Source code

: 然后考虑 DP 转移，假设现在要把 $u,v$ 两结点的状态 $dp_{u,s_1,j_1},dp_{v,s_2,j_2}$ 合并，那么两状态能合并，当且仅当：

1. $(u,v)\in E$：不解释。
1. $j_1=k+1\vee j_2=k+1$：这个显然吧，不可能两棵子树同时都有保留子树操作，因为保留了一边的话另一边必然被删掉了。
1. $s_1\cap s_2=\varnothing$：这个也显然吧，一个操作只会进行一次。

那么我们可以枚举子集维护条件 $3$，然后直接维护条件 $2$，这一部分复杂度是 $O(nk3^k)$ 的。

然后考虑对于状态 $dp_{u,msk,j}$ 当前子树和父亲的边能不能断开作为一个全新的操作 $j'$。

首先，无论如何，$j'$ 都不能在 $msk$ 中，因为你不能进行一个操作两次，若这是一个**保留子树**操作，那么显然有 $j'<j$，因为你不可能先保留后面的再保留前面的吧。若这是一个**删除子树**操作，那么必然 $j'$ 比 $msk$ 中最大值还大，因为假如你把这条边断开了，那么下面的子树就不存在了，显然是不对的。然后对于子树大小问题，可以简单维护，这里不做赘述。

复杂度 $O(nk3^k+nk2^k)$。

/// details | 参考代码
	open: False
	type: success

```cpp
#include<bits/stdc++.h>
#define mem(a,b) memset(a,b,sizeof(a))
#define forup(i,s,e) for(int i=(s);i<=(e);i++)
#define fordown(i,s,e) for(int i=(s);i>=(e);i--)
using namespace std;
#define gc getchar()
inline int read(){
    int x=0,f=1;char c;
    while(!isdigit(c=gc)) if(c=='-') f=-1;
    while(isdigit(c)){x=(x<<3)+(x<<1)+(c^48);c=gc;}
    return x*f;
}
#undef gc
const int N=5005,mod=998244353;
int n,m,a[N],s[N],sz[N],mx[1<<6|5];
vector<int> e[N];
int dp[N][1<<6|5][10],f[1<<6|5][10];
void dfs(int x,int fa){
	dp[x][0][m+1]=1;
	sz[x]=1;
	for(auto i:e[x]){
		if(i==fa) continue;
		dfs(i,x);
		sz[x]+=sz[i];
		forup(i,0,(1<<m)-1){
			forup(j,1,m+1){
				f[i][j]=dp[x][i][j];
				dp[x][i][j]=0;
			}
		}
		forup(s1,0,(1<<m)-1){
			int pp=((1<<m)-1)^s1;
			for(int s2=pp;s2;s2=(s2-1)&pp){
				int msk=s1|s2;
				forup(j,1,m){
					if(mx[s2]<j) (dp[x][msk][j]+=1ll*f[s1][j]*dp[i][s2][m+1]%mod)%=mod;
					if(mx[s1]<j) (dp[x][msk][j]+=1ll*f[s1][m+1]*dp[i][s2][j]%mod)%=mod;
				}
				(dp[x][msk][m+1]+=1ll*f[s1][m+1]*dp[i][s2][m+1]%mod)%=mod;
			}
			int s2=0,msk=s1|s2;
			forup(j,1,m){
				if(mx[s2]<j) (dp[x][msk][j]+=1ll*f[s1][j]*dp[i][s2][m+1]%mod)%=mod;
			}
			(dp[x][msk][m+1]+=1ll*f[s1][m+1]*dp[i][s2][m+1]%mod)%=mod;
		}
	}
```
#####
◆ WHAT IS REQUIRED ◆
The answer must be every line of the records that holds the string "define".

◆ EXERCISE OUTPUT ◆
#define mem(a,b) memset(a,b,sizeof(a))
#define forup(i,s,e) for(int i=(s);i<=(e);i++)
#define fordown(i,s,e) for(int i=(s);i>=(e);i--)
#define gc getchar()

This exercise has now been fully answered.